DC : En fait, je n’y ai pas beaucoup pensé avant. C’est lorsque je suis arrivé sur le site pour la mise en place que la question est devenue intéressante. La meilleure manière de me décider a été de déambuler. Comme je ne voulais pas céder au hasard, j’ai identifié différents endroits. Des endroits suffisamment faciles à trouver avec de la chance. Sans être évidents, ils sont néanmoins spécifiques et pourraient être nommés. Les diamants ne sont pas abandonnés, je préfère dire qu’ils sont soigneusement disposés. J’ai essayé d’imaginer si la pluie ou la neige pourraient les faire disparaître. Grâce à ces facteurs que j’ai pris en compte, ils devraient rester pour la plupart où je les ai déposé.

 

CS : La région de Tokachi est un endroit où subsistent les légendes des Aïnus, les japonais natifs. Leur histoire est une vie de conflit et de réconciliation entre l’homme et la nature, les croyances primitives ont persisté au travers des siècles. Et, par coïncidence, Tolstoï a écrit une histoire où sept diamants seraient devenus la constellation de la Grande Ourse dans l’hémisphère nord. Ne crois-tu pas que Seven Diamonds est une nouvelle légende contemporaine que tu as créée ?

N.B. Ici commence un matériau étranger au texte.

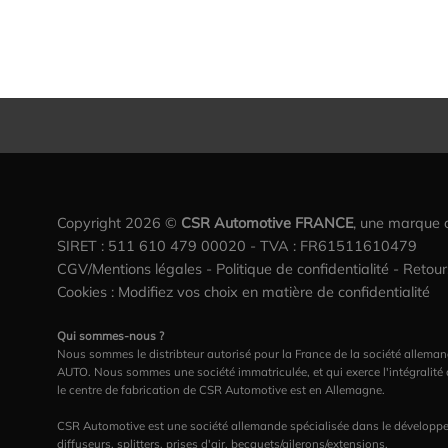
Copyright 2026 ©
CSR Automotive FRANCE
, une marque
SIRET : 511 610 479 00020 - TVA : FR61511610479
CGV/Mentions légales
-
Politique de confidentialité
-
Retou
Cookies : Modifiez vos choix en matière de confidentialité
Qui sommes-nous ?
Nous sommes le distribteur autorisé pour la France de la société al
AUTO. Nous sommes une société immatriculée, et qui exerce l'intégralité
le centre de fabrication de CSR Automotive est en Allemagne.
CSR Automotive est une société allemande spécialisée dans le développem
diffuseurs, splitters, prises d'air, becquets/ailerons/extensions.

DC : J’aime beaucoup cette idée. Je savais qu’Hokkaido est une terre de légendes, en créer une nouvelle est quelque chose que j’aime particulièrement. Cela donne une nouvelle dimension aux choses que nous regardons. L’homme est un être d’histoires et de légendes qui lui permettent d’imaginer qu’il y a quelque chose derrière la réalité.

 

CS : Dans quelques années, nous aurons peut-être oublié qui a fait ce monument. Qu’en penses-tu ?

DC : Cela ne me dérange pas. On ne se demande pas qui a construit les routes… nous les utilisons. Si quelqu’un voit cette œuvre sans savoir que c’en est une, ce n’est pas si important, il n’en expérimentera l’œuvre que plus intensément.

 

 

(1)Tokachi Millennium Forest

 

(2)Appartenant initialement au département culturel du Temple Tochoji Zen à Tokyo, P3 art and environment est une organisation qui produit des projets artistiques depuis 1989. Après leur dernière exposition dans l’espace de Tochoji en 1999, ils ont travaillé sur différentes formes de projets artistiques en tant qu’organisation indépendante. P3 est en charge du commissariat artistique de la Tokachi Millennium Forest.